BEIJING ? Exiled Tibetans have released amateur video that they say shows the failed suicide bid of a Tibetan monk in southwest China last month.
The monk is one of at least 10 Tibetans in their late teens and 20s who have set themselves on fire since March to protest China's rule over Tibet, with five or more of them dying from their injuries. The man in the video is believed to have survived.
The individuals who shared the video did so on condition of anonymity for fear the videographer and those who helped get the video out of China could be punished by the Chinese government.
They said the man in the video is Lobsang Konchok, a teenage monk who tried to set himself on fire Sept. 26 at Kirti Monastery in Sichuan province's Aba prefecture, where tensions between monks and the authorities have been high for months.
The shaky 34-second video, which was released Sunday by The Associated Press, shows a partially clothed man lying face down on a street, his feet and lower calves black and smoking. A woman screaming in Tibetan can be heard in the background, and a police car and several uniformed People's Armed Police officers are visible behind the man. One of the officers approaches the camera at the end of the video and says "No filming" in Chinese.
Chinese state media confirmed at the time that Lobsang and a second monk both tried to self-immolate but were rescued by police after suffering superficial burns and were in stable condition after the incident.
Aba has been the scene of numerous protests over the past several years against the Chinese government. Most are led by monks who are fiercely loyal to Tibet's exiled Buddhist leader, the Dalai Lama, who fled the Himalayan region in 1959 amid an abortive anti-Beijing uprising and is reviled by China's communist government.
China's Foreign Ministry has condemned the immolations and accused the Dalai Lama's supporters of encouraging them.

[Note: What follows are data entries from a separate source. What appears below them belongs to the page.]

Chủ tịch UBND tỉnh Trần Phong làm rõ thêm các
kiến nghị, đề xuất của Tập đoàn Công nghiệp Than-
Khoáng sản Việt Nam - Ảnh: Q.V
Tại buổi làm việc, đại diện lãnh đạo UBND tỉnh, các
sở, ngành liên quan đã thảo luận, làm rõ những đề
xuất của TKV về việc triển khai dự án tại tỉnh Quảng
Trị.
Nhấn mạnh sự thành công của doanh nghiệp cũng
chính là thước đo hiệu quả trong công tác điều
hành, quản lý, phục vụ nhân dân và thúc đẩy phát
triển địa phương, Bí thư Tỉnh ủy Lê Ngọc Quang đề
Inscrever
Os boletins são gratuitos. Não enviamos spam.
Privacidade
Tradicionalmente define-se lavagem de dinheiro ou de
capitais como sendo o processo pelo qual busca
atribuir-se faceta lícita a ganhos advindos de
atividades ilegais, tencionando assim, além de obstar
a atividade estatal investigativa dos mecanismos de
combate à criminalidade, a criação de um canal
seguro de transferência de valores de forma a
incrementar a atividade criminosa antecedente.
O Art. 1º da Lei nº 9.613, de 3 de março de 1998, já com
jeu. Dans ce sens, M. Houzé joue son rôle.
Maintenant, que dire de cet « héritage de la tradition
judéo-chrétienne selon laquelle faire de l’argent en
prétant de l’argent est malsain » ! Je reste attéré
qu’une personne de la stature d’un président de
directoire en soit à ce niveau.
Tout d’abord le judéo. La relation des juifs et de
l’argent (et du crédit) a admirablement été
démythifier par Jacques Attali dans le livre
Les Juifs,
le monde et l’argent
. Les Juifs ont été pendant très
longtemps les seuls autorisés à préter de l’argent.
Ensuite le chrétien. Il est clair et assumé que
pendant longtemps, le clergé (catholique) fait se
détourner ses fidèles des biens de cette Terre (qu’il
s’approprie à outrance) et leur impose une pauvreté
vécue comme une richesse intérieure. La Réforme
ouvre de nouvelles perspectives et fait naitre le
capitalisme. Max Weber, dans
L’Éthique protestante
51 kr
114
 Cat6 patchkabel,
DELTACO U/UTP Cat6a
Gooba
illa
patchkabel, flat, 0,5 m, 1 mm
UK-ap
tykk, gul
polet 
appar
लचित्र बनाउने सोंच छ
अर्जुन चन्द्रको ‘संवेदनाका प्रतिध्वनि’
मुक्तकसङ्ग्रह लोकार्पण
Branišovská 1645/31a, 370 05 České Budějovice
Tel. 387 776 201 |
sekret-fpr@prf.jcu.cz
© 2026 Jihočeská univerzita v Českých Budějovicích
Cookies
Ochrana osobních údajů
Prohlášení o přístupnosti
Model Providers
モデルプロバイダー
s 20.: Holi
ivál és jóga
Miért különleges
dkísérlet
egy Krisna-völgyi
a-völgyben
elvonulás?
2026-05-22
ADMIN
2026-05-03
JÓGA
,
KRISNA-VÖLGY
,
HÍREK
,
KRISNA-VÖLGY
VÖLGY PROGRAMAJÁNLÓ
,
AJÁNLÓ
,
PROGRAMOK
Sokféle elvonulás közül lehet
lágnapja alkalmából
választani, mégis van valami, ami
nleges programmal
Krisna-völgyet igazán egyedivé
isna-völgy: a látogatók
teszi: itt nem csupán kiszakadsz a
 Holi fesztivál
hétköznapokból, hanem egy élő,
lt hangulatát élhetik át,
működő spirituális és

Last week, ministry spokeswoman Jiang Yu called such alleged support "violence and terrorism in disguise."
Thupten Samphal, spokesman for the Tibetan government-in-exile, denied Saturday that the Dalai Lama had encouraged Tibetans to burn themselves, and said the spiritual leader considers suicide a form of violence.
"What the Tibetans in Tibet are trying to do by burning themselves is to try to attempt to draw international attention to the really grim situation in Tibet," he said. "There has been increased repression in all the monasteries in Tibet."